Orders and recommendations

Orders

  1. The landlord is ordered to pay the resident a total of £950 within 28 days of this investigation. This can be broken down to:
  1. £700 for the failures identified in response to the resident’s reports about the overgrown trees and foliage affecting her property.
  2. £250 for the landlord’s complaint handling failures.
  1. The landlord is also ordered to provide to the resident clear confirmation of who is responsible for the overgrown area, and a clear and detailed plan of how it intends to rectify the issues raised by the resident, including her reports about pests, the subsidence issue and the impact upon her shed.
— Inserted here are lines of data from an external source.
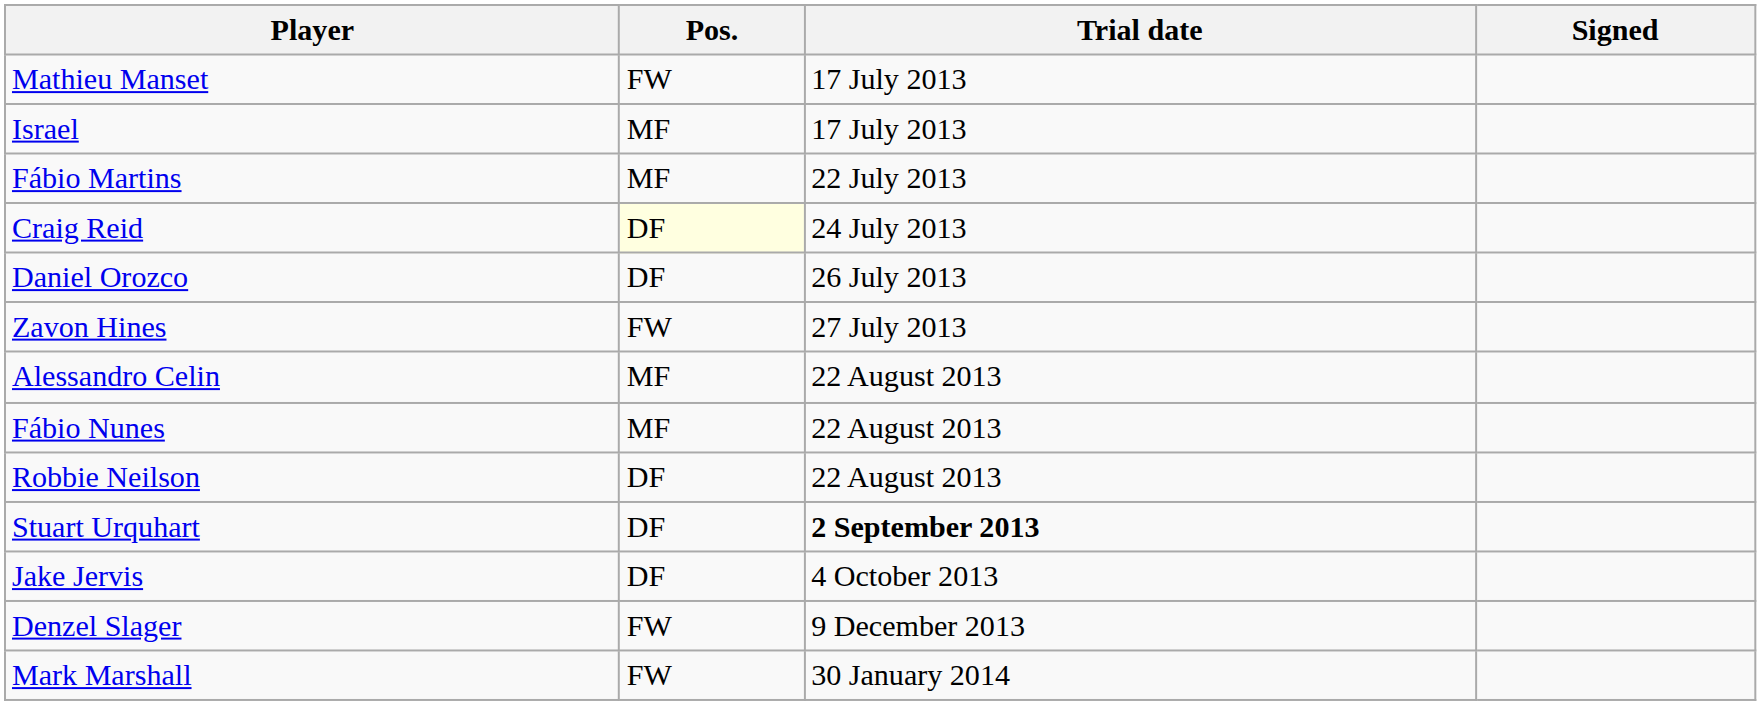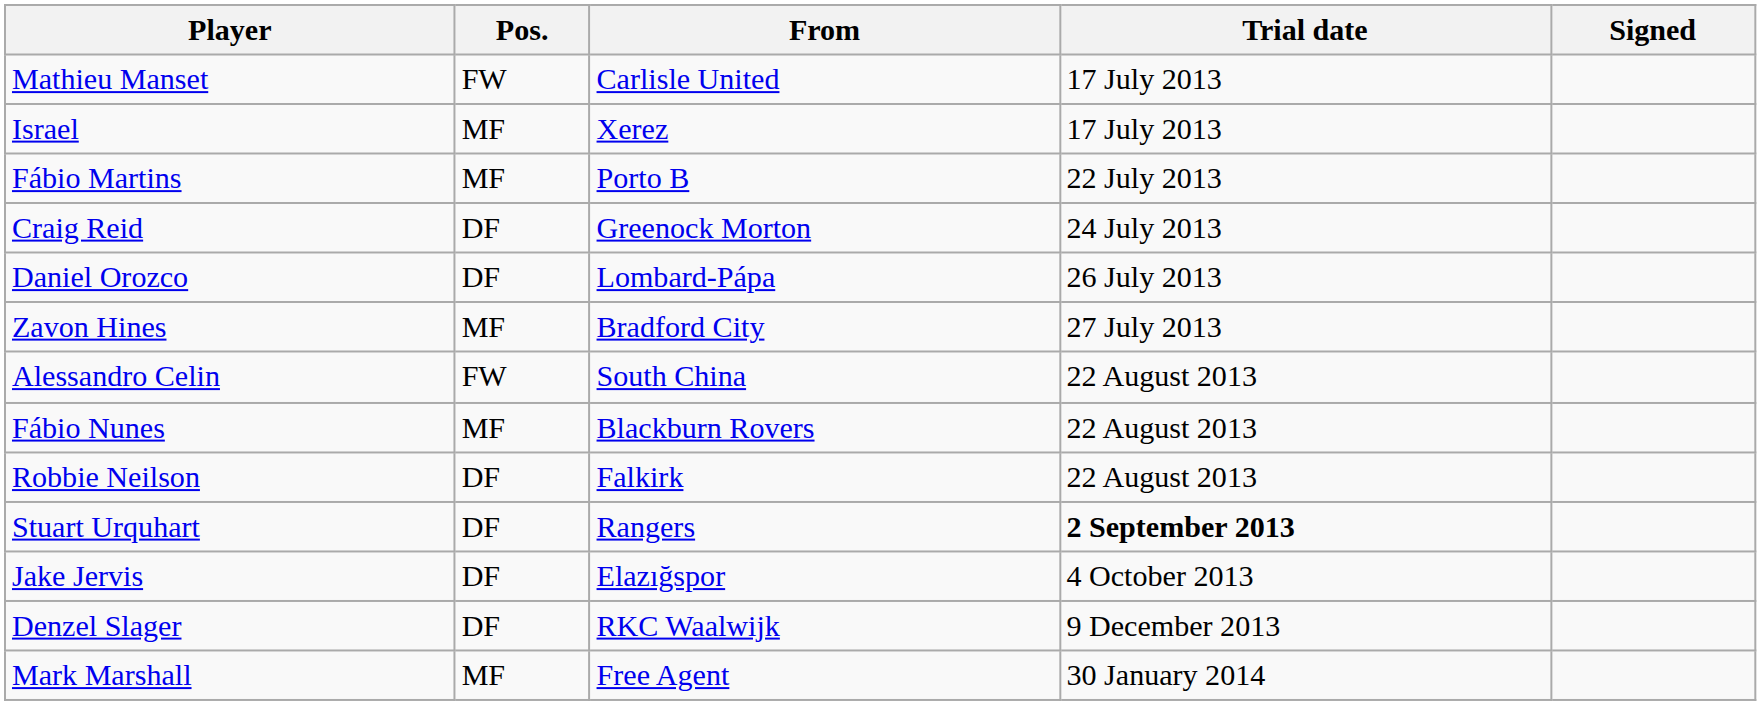+ column: From | Carlisle United | Xerez | Porto B | Greenock Morton | Lombard-Pápa | Bradford City | South China | Blackburn Rovers | Falkirk | Rangers | Elazığspor | RKC Waalwijk | Free Agent
Craig Reid | Pos.: lightyellow background -> no background
Zavon Hines | Pos.: FW -> MF
Alessandro Celin | Pos.: MF -> FW
Denzel Slager | Pos.: FW -> DF
Mark Marshall | Pos.: FW -> MF
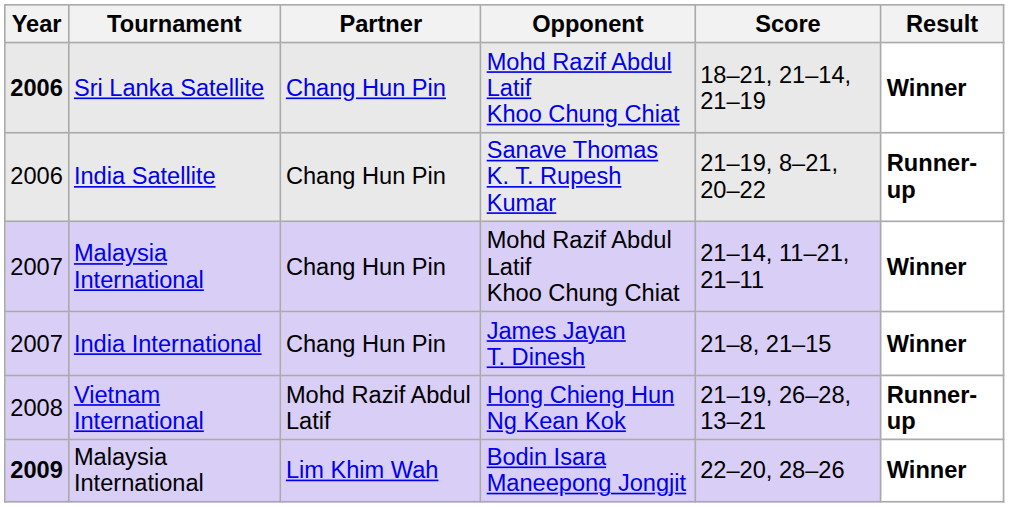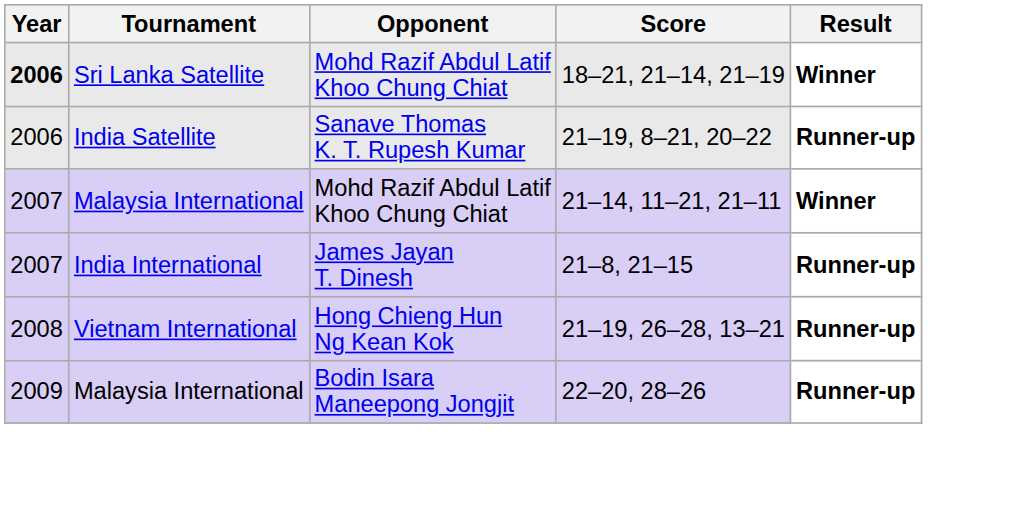- column: Partner | Chang Hun Pin | Chang Hun Pin | Chang Hun Pin | Chang Hun Pin | Mohd Razif Abdul Latif | Lim Khim Wah
India International | Result: Winner -> Runner-up
Malaysia International / Bodin Isara Maneepong Jongjit | Year: bold -> normal
Malaysia International / Bodin Isara Maneepong Jongjit | Result: Winner -> Runner-up
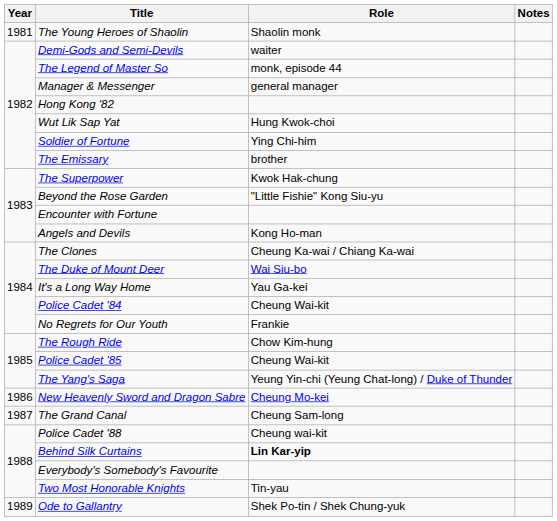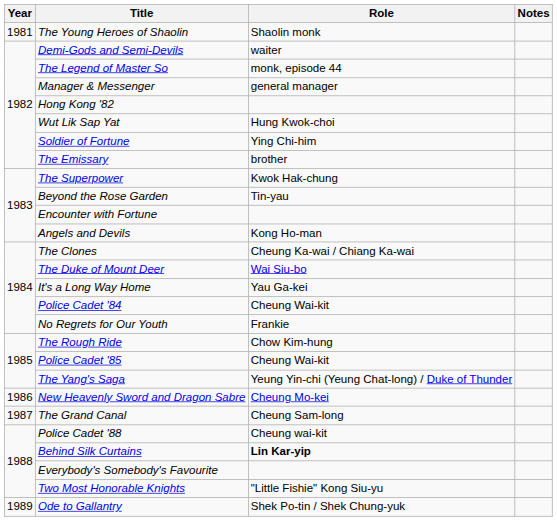Beyond the Rose Garden | Role: "Little Fishie" Kong Siu-yu -> Tin-yau
Two Most Honorable Knights | Role: Tin-yau -> "Little Fishie" Kong Siu-yu
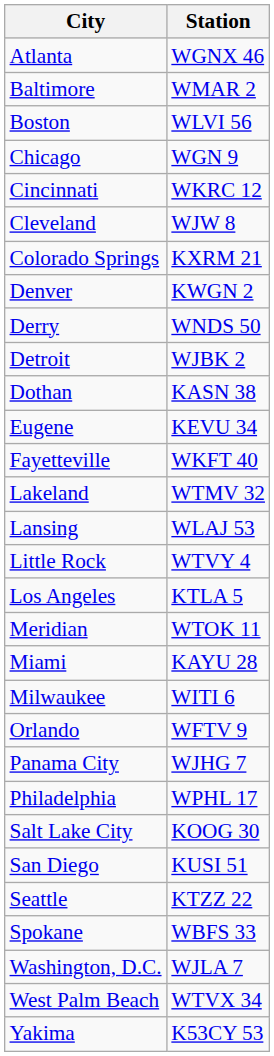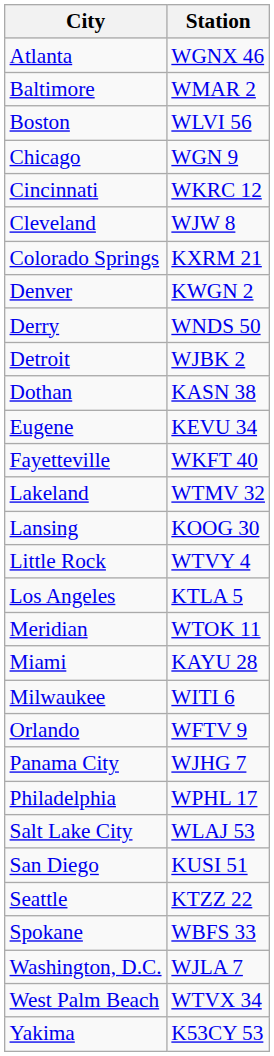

This is to be issued within 28 days of this investigation.
  2. In respect of both the above orders, the landlord is to provide evidence of compliance to this Service by the same date (within 28 days of this report).

Recommendations

  1. It is recommended that the landlord conducts a review of how it progresses complaints through its procedure, and ensures that future complaints are handled in accordance with both the landlord’s own procedure, and the Housing Ombudsman’s complaint handling code.
  2. It is also recommended that the landlord conducts a review of its record keeping processes in order to ensure that contractor notes, and notes regarding any visits are provided in future investigations. Additionally, this should include any correspondence or evidence that has caused the landlord to come to any conclusions regarding repair and maintenance responsibilities.